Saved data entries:
__________

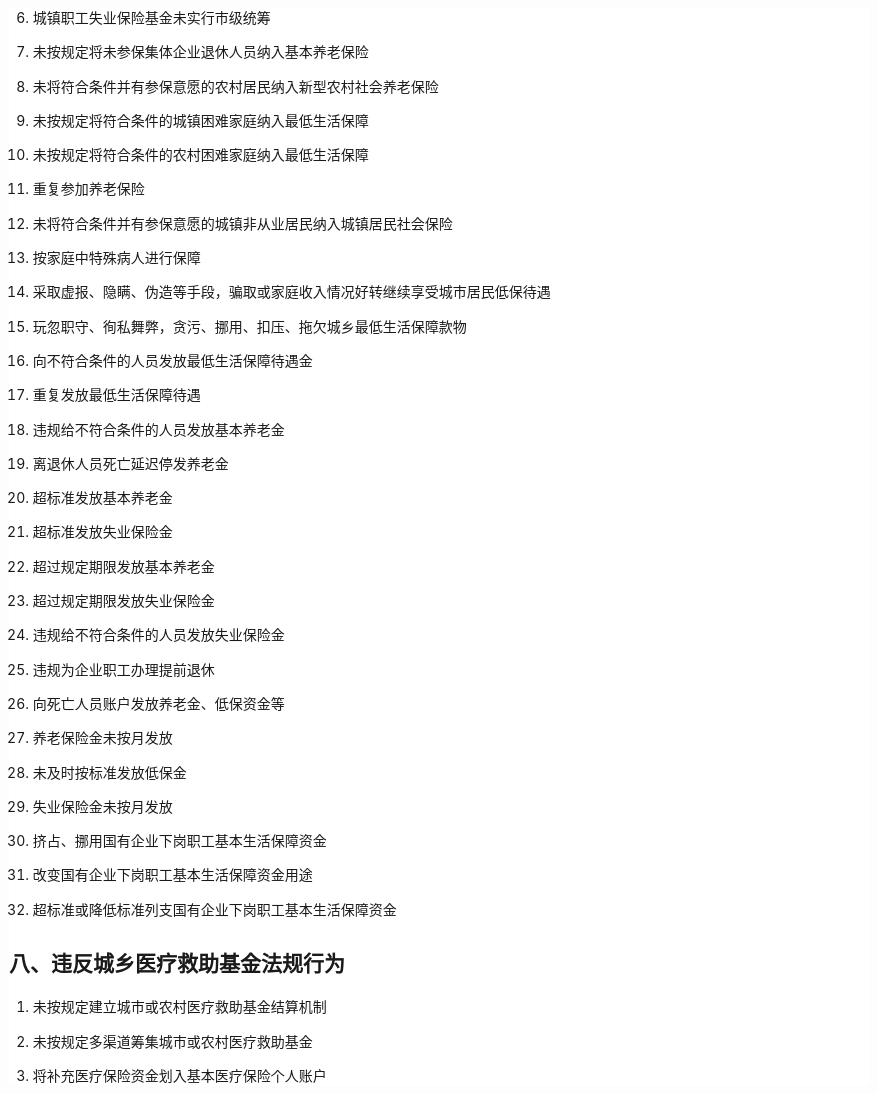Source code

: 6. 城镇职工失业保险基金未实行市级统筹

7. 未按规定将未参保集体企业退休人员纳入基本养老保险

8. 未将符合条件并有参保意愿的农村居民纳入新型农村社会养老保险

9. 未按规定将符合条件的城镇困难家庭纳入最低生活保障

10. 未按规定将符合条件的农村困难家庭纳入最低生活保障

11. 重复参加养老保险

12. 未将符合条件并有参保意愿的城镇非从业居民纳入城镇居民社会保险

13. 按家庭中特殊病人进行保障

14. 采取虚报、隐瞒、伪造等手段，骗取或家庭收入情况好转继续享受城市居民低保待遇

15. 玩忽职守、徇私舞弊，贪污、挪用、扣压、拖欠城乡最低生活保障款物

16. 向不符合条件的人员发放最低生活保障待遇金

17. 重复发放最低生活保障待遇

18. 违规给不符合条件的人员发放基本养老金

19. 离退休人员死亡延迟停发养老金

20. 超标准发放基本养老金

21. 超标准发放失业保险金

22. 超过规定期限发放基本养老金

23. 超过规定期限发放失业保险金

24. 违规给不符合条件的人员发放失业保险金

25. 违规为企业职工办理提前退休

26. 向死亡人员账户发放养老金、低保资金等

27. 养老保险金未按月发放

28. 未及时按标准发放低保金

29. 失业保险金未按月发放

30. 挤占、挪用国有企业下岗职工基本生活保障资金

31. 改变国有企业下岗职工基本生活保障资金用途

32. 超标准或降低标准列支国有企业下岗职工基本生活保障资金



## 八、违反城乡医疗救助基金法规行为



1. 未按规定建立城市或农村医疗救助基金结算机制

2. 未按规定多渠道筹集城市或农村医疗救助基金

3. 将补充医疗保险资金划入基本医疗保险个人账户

__________

**Work task**
Please quote exactly the lines from the one containing "26. 向死亡人员账户发放养老金、低保资金等" through the last line of the records above, both included, and nothing else.

**Problem solution**
26. 向死亡人员账户发放养老金、低保资金等

27. 养老保险金未按月发放

28. 未及时按标准发放低保金

29. 失业保险金未按月发放

30. 挤占、挪用国有企业下岗职工基本生活保障资金

31. 改变国有企业下岗职工基本生活保障资金用途

32. 超标准或降低标准列支国有企业下岗职工基本生活保障资金



## 八、违反城乡医疗救助基金法规行为



1. 未按规定建立城市或农村医疗救助基金结算机制

2. 未按规定多渠道筹集城市或农村医疗救助基金

3. 将补充医疗保险资金划入基本医疗保险个人账户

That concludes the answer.